As the first song on Ruin, the latest EP from Oakland singer Oona, “Don’t Look Down” had already gotten a few plays around my house before this past Tuesday, effectively working as nice background music.

Then came Wednesday morning, after the second-deadliest school shooting in America. The world should be stopping after the violent deaths of 19 children, but instead I was driving into work. I decided to play the song again, listening close this time.

I know that moments of despair can open one’s heart wide to any possible beauty, and magnify it, even exaggerate it.
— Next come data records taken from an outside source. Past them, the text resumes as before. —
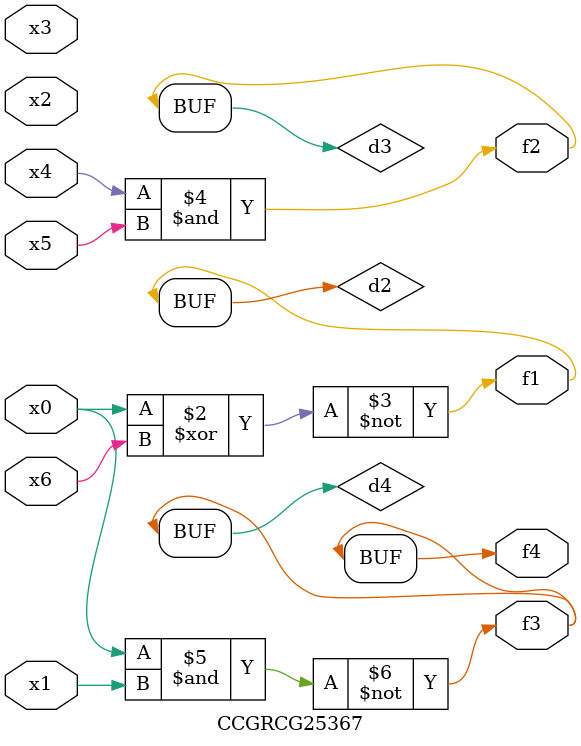
<source format=v>
module CCGRCG25367(
	input x0, x1, x2, x3, x4, x5, x6,
	output f1, f2, f3, f4
);

	wire d1, d2, d3, d4;

	nor (d1, x0);
	xnor (d2, x0, x6);
	and (d3, x4, x5);
	nand (d4, x0, x1);
	assign f1 = d2;
	assign f2 = d3;
	assign f3 = d4;
	assign f4 = d4;
endmodule

</source>
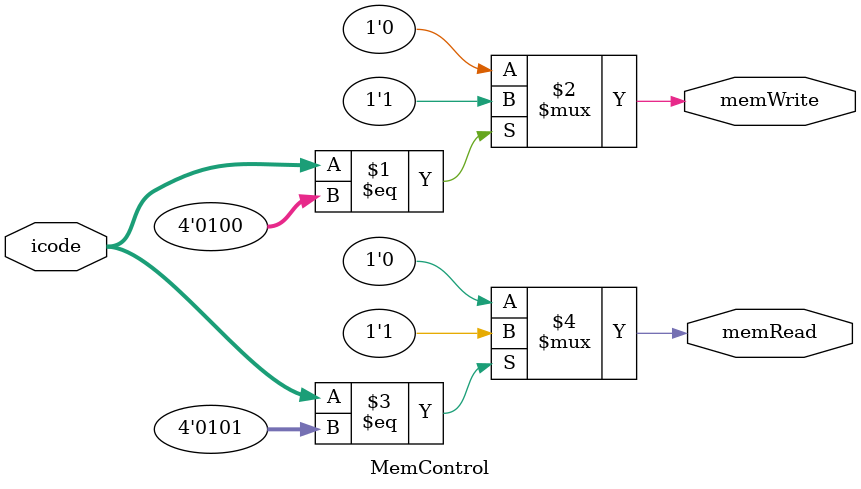
<source format=v>
module MemControl (
    input [3:0] icode,
    output memWrite,
    output memRead
);
    assign memWrite = (icode == 4'h4) ? 1'b1 : 1'b0;
    assign memRead  = (icode == 4'h5) ? 1'b1 : 1'b0;
endmodule

</source>
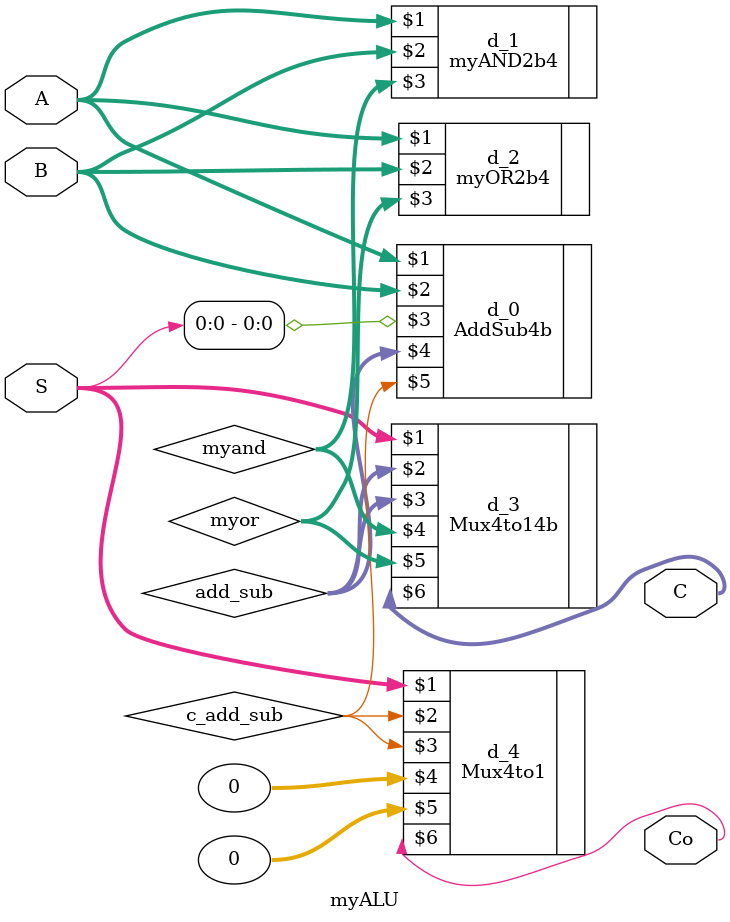
<source format=v>
module myALU(A,B,S,C,Co);
input wire[3:0]A,B;
input wire[1:0]S;
output wire[3:0]C;
output wire Co;
wire[3:0] add_sub,myand,myor;
wire c_add_sub;
AddSub4b d_0(A,B,S[0],add_sub,c_add_sub);
myAND2b4 d_1(A,B,myand);
myOR2b4 d_2(A,B,myor);
Mux4to14b d_3(S,add_sub,add_sub,myand,myor,C);
Mux4to1 d_4(S,c_add_sub,c_add_sub,0,0,Co);
endmodule
</source>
But Oona’s distant, cracking voice filled the car, and her words about broken hearts and lost innocence and fallen tears hit me right in the gut, the way only the perfect song at the perfect time can do.


When my elementary school-aged daughter is with me in the car for moments like this, she makes fun of my “leaky eyeball.” On Wednesday, as I kept replaying “Don’t Look Down” while my daughter sat miles away in a classroom, the tears came from imagining what these children in Texas, age 7 to 10, saw and felt and thought in their last five horrific minutes alive.

In one instant, “Don’t Look Down” had gone from a nice background song to a cutting lament for lost innocence, and for the way adulthood wraps us in protective naïveté. We grow older, we grow higher, and we cannot look down at our past selves, those idealized dreamers of yesterday. No—we are grown-ups, a nation of Icaruses flying too close to the sun, horse blinders blocking out tragedy, don’t look down, don’t look down, keep flying, keep doing the “right thing,” keep making money, keep voting for the approved candidates, with our head so high, full of foolish pride, keep buying new cars, keep up, keep up, keep up, higher, higher...

Until suddenly, one day, 19 children are dead, bodies ripped apart by bullets, never to go home again. And we have to face facts, fall back to reality, lose our hearts, and finally, look down at what’s happened—while we’d flown higher and higher, ceaselessly against common sense, willfully ignoring the American reality of sanctioned death.

Was “Don’t Look Down” written about mass shootings? I could contact Oona and ask—but sometimes songs mean what they mean to the listener, and after this week, that’s how I'll always hear it.